The fundamental outlook for the GBP remains bleak, especially after the BoE’s recent forecasts of a 5-quarter recession in the UK. Furthermore, given the risks to growth, there is growing speculation that the BoE might not be too far away from pausing. Anything that exacerbates stagflation fears is expected to weigh on the Pound and anything that alleviates some of that pressure should be positive. The post-BoE price action was big, but not big enough for a market that has priced in a deep recession, which means we would expect sentiment to remain soft on Sterling after the most recent BoE meeting, but incoming data this week could trigger short-term sentiment reactions as always.


CHF

FUNDAMENTAL OUTLOOK: WEAK BULLISH


BASELINE

The CHF has been supported in recent months as STIR markets have steadily priced in higher interest rates for Switzerland, as well the SNB’s reluctance to intervene in the currency markets to try and weaken the CHF. At their June meeting, the SNB took a very aggressive policy step by hiking rates with 50bsp and removing their previous classification that the CHF is ‘highly valued’. Unlike other central banks, the SNB has chosen to try and tackle inflation before it runs rampant by hiking rates aggressively. Their hike in June was the first hike since 2007, and if the bank follows through with a hike in September it will mean Switzerland will have positive interest rates for the first time in almost a decade. There is scope for further CHF upside in the months ahead with 4 supporting drivers. SNB’s hawkish tilt, the bank’s acceptance of a stronger CHF with less intervention, negative underlying risk sentiment driven by the global cyclical slowdown, rising inflation . The SNB did note that they are willing to be active in the foreign exchange market to ensure appropriate monetary conditions which means too much CHF strength could get the wrong attention from the bank.
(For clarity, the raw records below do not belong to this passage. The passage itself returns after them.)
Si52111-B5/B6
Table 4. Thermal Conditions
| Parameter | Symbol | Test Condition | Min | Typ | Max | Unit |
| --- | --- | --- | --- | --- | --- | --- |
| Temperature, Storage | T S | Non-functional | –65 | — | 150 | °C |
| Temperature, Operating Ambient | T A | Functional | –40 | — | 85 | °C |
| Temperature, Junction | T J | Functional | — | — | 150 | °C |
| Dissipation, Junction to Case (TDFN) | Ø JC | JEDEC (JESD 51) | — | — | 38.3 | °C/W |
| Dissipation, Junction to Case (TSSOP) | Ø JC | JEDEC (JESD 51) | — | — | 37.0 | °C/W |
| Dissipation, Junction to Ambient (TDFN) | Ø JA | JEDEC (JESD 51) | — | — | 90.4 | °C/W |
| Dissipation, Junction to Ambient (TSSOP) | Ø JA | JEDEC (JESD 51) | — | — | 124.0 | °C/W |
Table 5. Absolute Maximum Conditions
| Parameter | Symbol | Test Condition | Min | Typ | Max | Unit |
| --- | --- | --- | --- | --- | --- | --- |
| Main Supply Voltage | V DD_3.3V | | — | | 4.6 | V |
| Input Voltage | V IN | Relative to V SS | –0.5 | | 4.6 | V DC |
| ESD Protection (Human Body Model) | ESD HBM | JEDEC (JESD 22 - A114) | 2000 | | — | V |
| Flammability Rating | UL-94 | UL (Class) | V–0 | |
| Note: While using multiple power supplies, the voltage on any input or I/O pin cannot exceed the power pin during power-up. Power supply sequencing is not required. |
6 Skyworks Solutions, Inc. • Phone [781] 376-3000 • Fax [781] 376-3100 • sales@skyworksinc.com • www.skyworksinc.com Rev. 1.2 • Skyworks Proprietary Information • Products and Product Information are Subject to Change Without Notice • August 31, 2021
POSSIBLE BULLISH SURPRISES

Any incoming data (especially CPI on Wednesday) or SNB comments that causes markets to price in even more aggressive policy from the bank could trigger bullish reactions in the CHF. As a risk sensitive currency, and catalyst that causes big bouts of risk off sentiment could trigger bullish reactions in the CHF. The more aggressive markets think the ECB will be with incoming hikes, the more aggressive they will be for the SNB. Thus, data that trigger hawkish ECB expectations could also be supportive for the CHF.
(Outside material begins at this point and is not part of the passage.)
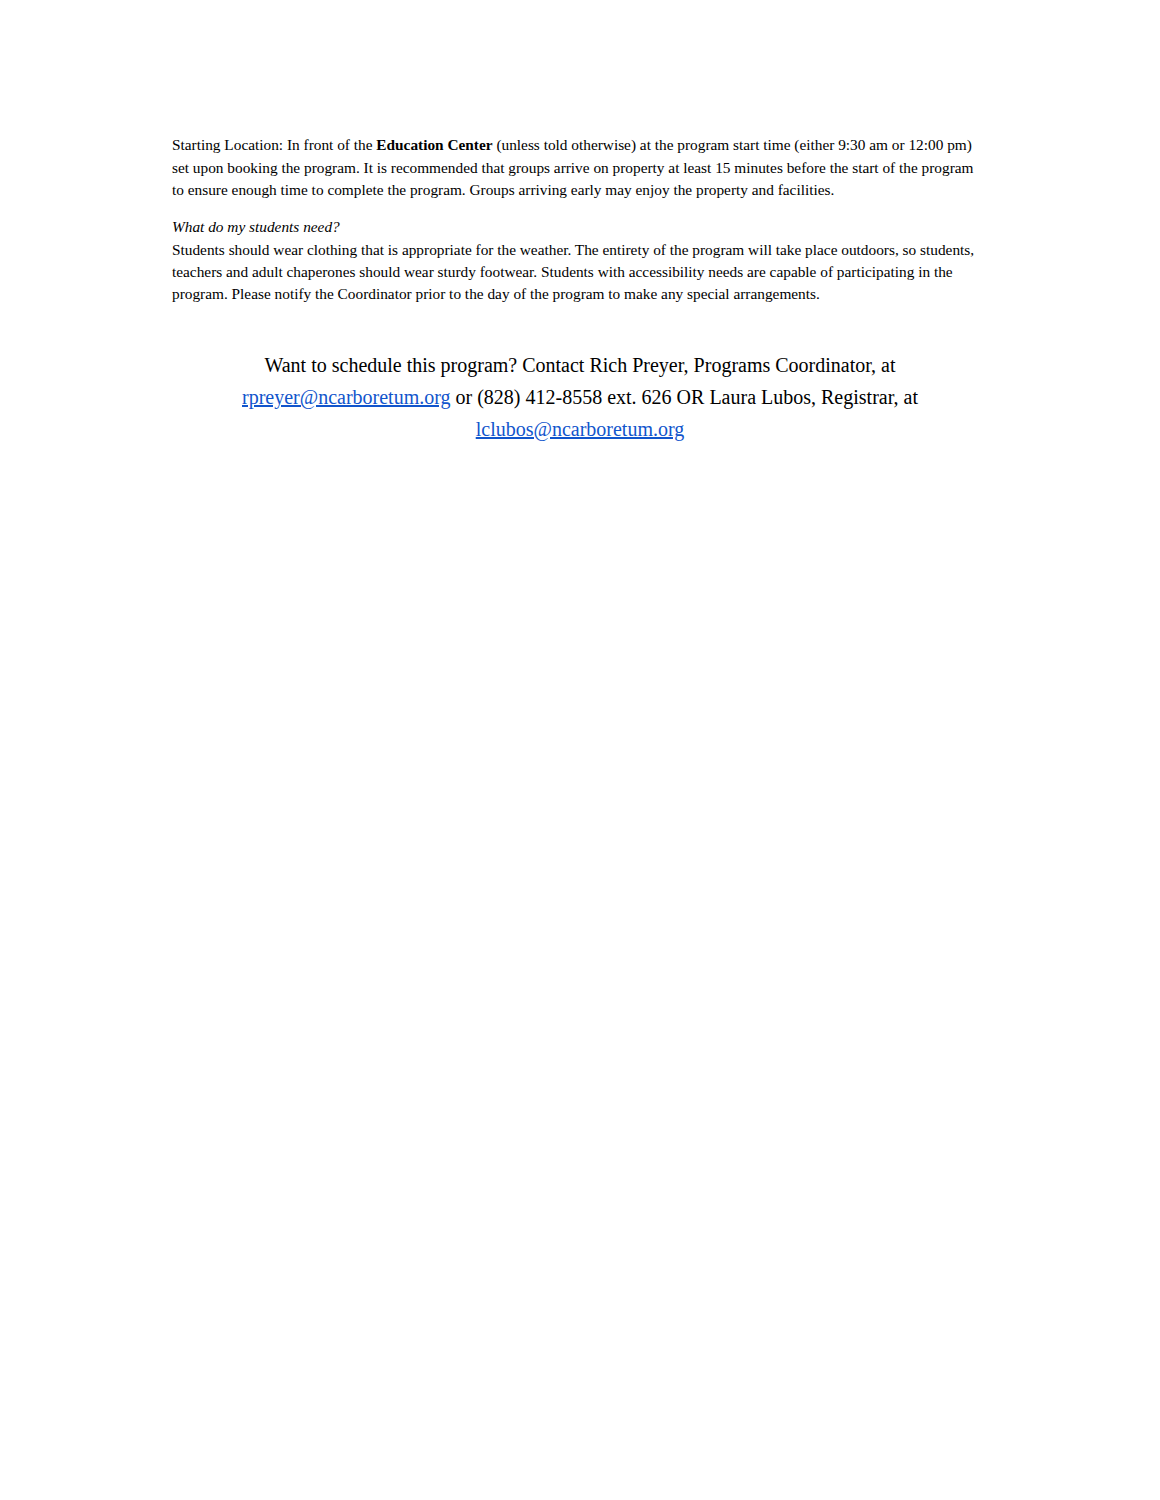Starting Location: In front of the Education Center (unless told otherwise) at the program start time (either 9:30 am or 12:00 pm) set upon booking the program. It is recommended that groups arrive on property at least 15 minutes before the start of the program to ensure enough time to complete the program. Groups arriving early may enjoy the property and facilities.
What do my students need?
Students should wear clothing that is appropriate for the weather. The entirety of the program will take place outdoors, so students, teachers and adult chaperones should wear sturdy footwear. Students with accessibility needs are capable of participating in the program. Please notify the Coordinator prior to the day of the program to make any special arrangements.
Want to schedule this program? Contact Rich Preyer, Programs Coordinator, at rpreyer@ncarboretum.org or (828) 412-8558 ext. 626 OR Laura Lubos, Registrar, at lclubos@ncarboretum.org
POSSIBLE BEARISH SURPRISES

The SNB has not been as active in trying to devalue the CHF through sight deposits as they have been in recent years. With the bank now on a hiking cycle, any drastic appreciation could spark some intervention and would be a bearish catalyst. As a risk sensitive currency, and catalyst that causes big bouts of risk on sentiment could trigger bearish reactions in the CHF. Further lower repricing of ECB hikes could trigger downside in the CHF as well, and the biggest dovish risk for the currency is a big surprise miss on any incoming CPI data.


BIGGER PICTURE

The SNB surprised with a 50bsp hike and signalled, that unlike other central banks, they will not get behind the curve. Apart from a hawkish central bank , we also have the economy on a steady footing, as well as less risk of intervention as SNB’s Jordan said they no longer see the CHF as highly valued (there is of course risk that they could intervene if the CHF appreciates too much too fast). This means the bias for the CHF is bullish and we’re looking for dips as CHF for buying opportunities.